Jace rimase in silenzio.
Annika si portò una mano sulla tempia, pensierosa:- Almeno posso sapere come è andata?
-Dipende dai punti di vista.- le rispose- Fondamentalmente bene. Fisicamente non ho problemi, e la prossima settimana ho l'esame di fisica meccanica.
Se tutto va bene, dovrei partire per Washington ed arruolarmi là, dopo aver avuto un colloquio con gli psicologi.
La ragazza tornò a guardarlo.
Gli occhi verdi brillavano, mentre si avvicinava a lei e le prendeva una mano.
Le accarezzò le dita, cercando di farla calmare con il suo tocco.
Lei sospirò:- Quindi non cambierai idea?
Jace scosse la testa:- No, non penso proprio.
-Perché vuoi farlo?
Le lasciò la mano, che le ricadde lungo il fianco.
-Io... lo devo a mio padre.
Annika gli accarezzò una guancia:- Jace... lui non è qui. Non puoi sapere cosa avrebbe voluto che diventassi.
Jace rise, amaramente:- Credimi, lo so anche troppo bene.
E non sono così stupido da fare qualcosa che non mi riuscirebbe bene o che non mi piacerebbe.

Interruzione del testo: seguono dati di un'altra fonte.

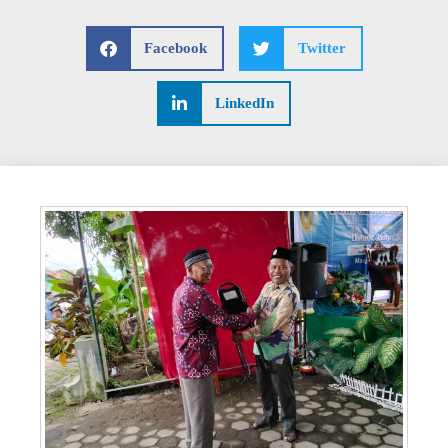
Facebook
Twitter
LinkedIn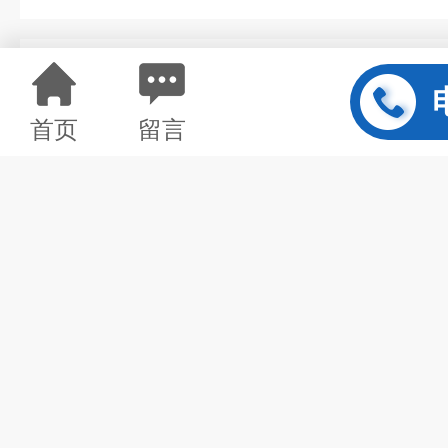
详情介绍
首页
留言
BIM试剂盒,小鼠D-乳酸脱氢酶（D-
源自*酶联免疫技术我司，涵盖
慧。采用精良的技术和设备，确
本，为更多有需要的研究人员，节
质量，为国家的科技发展多做贡献
作伙伴，实力团队倾力打造专注于EL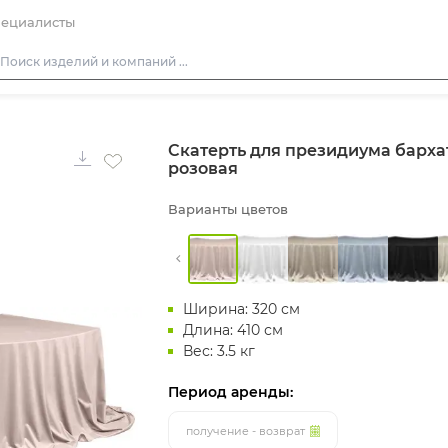
ециалисты
Столы
Скатерть для президиума барха
Стулья
розовая
Подушки для стульев
Варианты цветов
Диваны
Кресла
Пуфы
Ширина: 320 см
Скамейки
Длина: 410 см
Фуршетная мебель
Вес: 3.5 кг
Барная мебель
Период аренды:
получение - возврат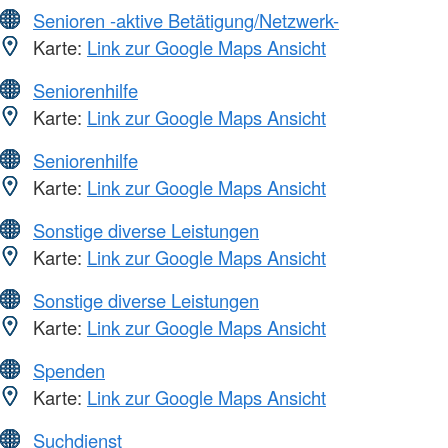
Senioren -aktive Betätigung/Netzwerk-
Karte:
Link zur Google Maps Ansicht
Seniorenhilfe
Karte:
Link zur Google Maps Ansicht
Seniorenhilfe
Karte:
Link zur Google Maps Ansicht
Sonstige diverse Leistungen
Karte:
Link zur Google Maps Ansicht
Sonstige diverse Leistungen
Karte:
Link zur Google Maps Ansicht
Spenden
Karte:
Link zur Google Maps Ansicht
Suchdienst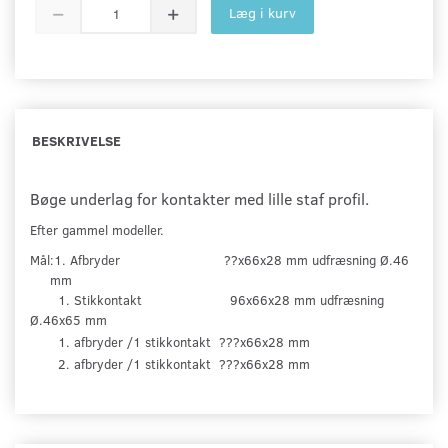
Læg i kurv
BESKRIVELSE
Bøge underlag for kontakter med lille staf profil.
Efter gammel modeller.
Mål:1. Afbryder ??x66x28 mm udfræsning Ø.46
mm
1. Stikkontakt 96x66x28 mm udfræsning
Ø.46x65 mm
1. afbryder /1 stikkontakt ???x66x28 mm
2. afbryder /1 stikkontakt ???x66x28 mm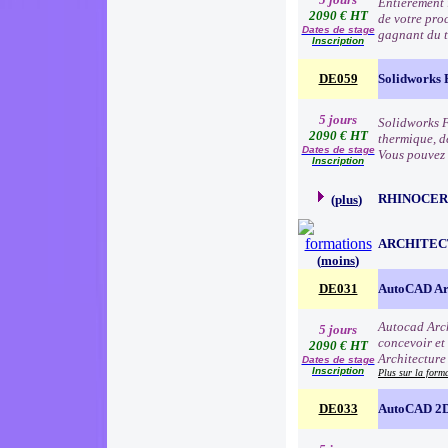
Entièrement 
2090 € HT
de votre pro
Dates de stage
gagnant du t
Inscription
DE059
Solidworks 
5 jours
Solidworks F
2090 € HT
thermique, de
Dates de stage
Vous pouvez 
Inscription
RHINOCER
(
plus
)
ARCHITEC
(
moins
)
DE031
AutoCAD Arc
Autocad Arch
5 jours
concevoir et
2090 € HT
Architecture
Dates de stage
Inscription
Plus sur la form
DE033
AutoCAD 2D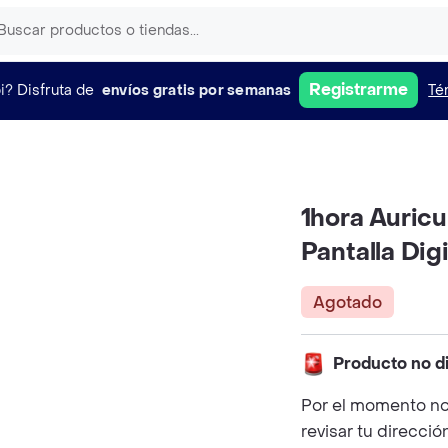
Registrarme
i?
Disfruta de
envíos gratis por semanas
Té
1hora Auricu
Pantalla Dig
Agotado
Producto no d
Por el momento no
revisar tu direcció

Ho scelto così, e ho riflettuto molto.
Annika lo tirò a sé, stringendolo in un abbraccio soffocante.
Cercò di trattenere i singhiozzi, anche se una lacrima riuscì comunque a sfuggirle dalle ciglia.
-Annika.- le sussurrò Jace- Questo non vuol dire che tutto debba finire. Lo sai vero?
La ragazza sorrise senza gioia:- Jace, basta.
Credo che dovremo chiuderla qui. Come credi che andrà a finire?
Ti addestreranno, poi ti manderanno al fronte. Io...- le lacrime presero a scorrerle sulle guance-...ho paura di perderti.
E non voglio renderti più indelebile di quanto tu già non sia.
-Annika, stai correndo troppo- le disse Jace.- Non è detto che mi mandino a combattere veramente. -Jace, muoiono continuamente. È ovvio che prima o poi manderanno anche te. Ed io non posso...
Annika si interruppe, cercando di regolarizzare il respiro:- Posso provare a starti lontano, ma non chiedermi di vivere senza di te.
Jace la abbracciò, e lei si fece cullare dal ritmo lento del suo respiro.